April 25 was “Elbe Day,” when Russians and American soldiers met and shook hands over the Elbe River in Germany, marking a major step toward ending that bloody and wasteful war. The impact on the Russian memory of World War II must be understood—yes, even today. When you mention “The War” to an American, depending on his age, he thinks of Vietnam, Korea, or if over seventy, World War II. If under forty he may think you mean Iraq or Afghanistan.. But to a Russian “The War” can only be “The Great Patriotic War.”
The American public, far from the action and involved only in what the media brought us in those black and white newsreel days, still today do not understand what a cataclysmic happening World War II was for the Russian people and the sacrifices they made.

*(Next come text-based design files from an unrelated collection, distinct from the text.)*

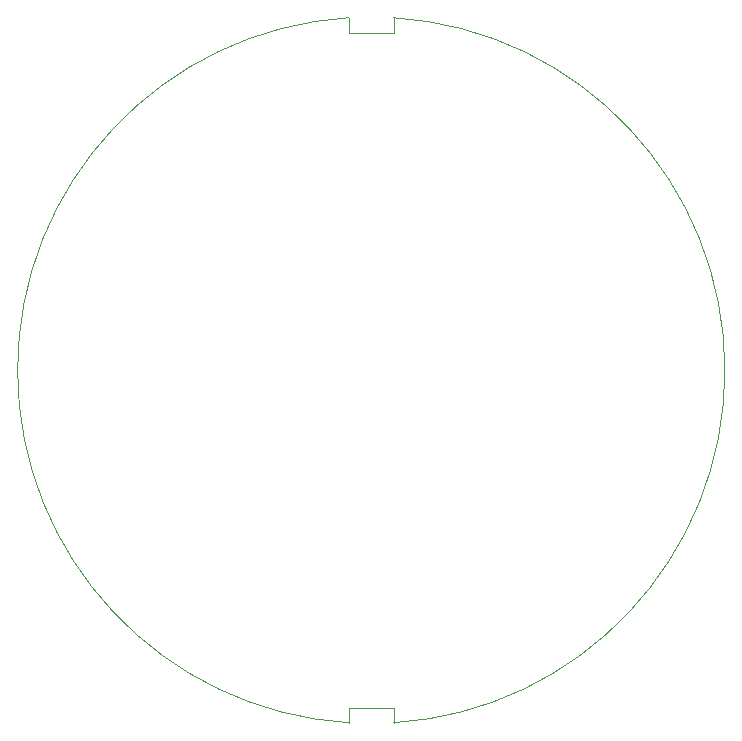
<source format=gko>
G04 #@! TF.FileFunction,Profile,NP*
%FSLAX46Y46*%
G04 Gerber Fmt 4.6, Leading zero omitted, Abs format (unit mm)*
G04 Created by KiCad (PCBNEW (2015-08-12 BZR 6086)-product) date Tue 01 Sep 2015 09:02:53 PM CEST*
%MOMM*%
G01*
G04 APERTURE LIST*
%ADD10C,0.100000*%
G04 APERTURE END LIST*
D10*
X128904993Y-97155033D02*
G75*
G02X128904992Y-156844967I-1865293J-29844967D01*
G01*
X125095007Y-156844967D02*
G75*
G02X125095008Y-97155033I1865293J29844967D01*
G01*
X128905000Y-155575000D02*
X128905000Y-156845000D01*
X125095000Y-155575000D02*
X128905000Y-155575000D01*
X125095000Y-156845000D02*
X125095000Y-155575000D01*
X125095000Y-98425000D02*
X125095000Y-97155000D01*
X128905000Y-98425000D02*
X128905000Y-97155000D01*
X125095000Y-98425000D02*
X128905000Y-98425000D01*
M02*

</source>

Over twenty million Russians died to help turn the war into victory for us all. History is slowly setting this right. For them the color of the war was the color of the blood of their men, women and children.

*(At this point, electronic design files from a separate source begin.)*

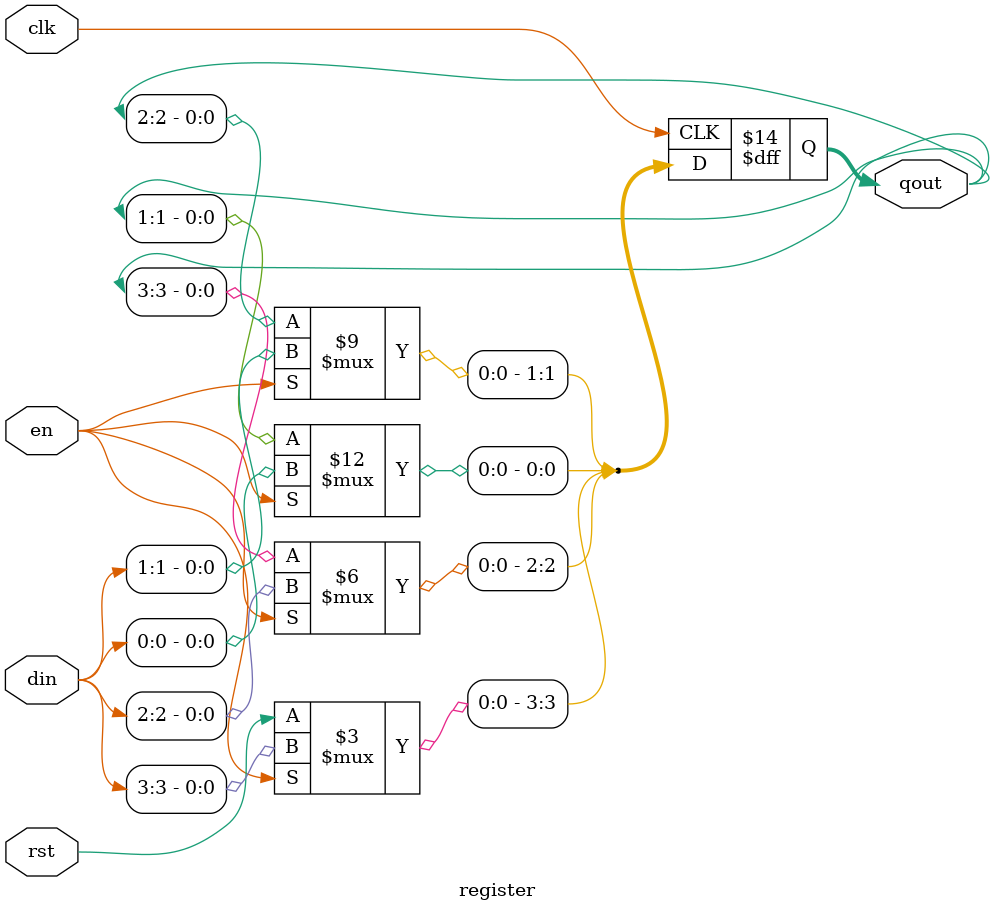
<source format=v>
`timescale 1ns / 1ps
module register(
    input rst,
    input clk,
    input en,
    input [3:0] din,
    output [3:0] qout
    );
reg [3:0] qout;
always @(posedge clk)
if(en) qout <=din;
else begin qout[0]<=qout[1];qout[1]<=qout[2];qout[2]<=qout[3];qout[3]<=rst;end

endmodule

</source>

I met a hero of that war on that Victory Day. It was May, 1995. Sitting proudly across from me on the Moscow Metro was a wrinkled veteran with a kindly face, his threadbare oversized suit coat burdened with medals, including the red-ribboned gold star of Hero of the Soviet Union. As we stood to leave, he asked, “Aren’t you Russian?”
“No,” I answered, “I am an American.”
He stopped in the push of the departing crowd and faced me. With firm hands, he grasped mine and shook them hard. He looked directly into my eyes, said, “Americans brave soldiers. I meet—Elbe River.” He was at that historic meeting of the two allied armies fifty years before. We congratulated each other warmly for being allies fighting a common enemy and went our different ways—as did our countries after that time long ago. I felt small, and yet honored. I remember the feel of his hands, firm, smooth, and warm, friendly hands. He stood and walked straight as an arrow. There was a hero.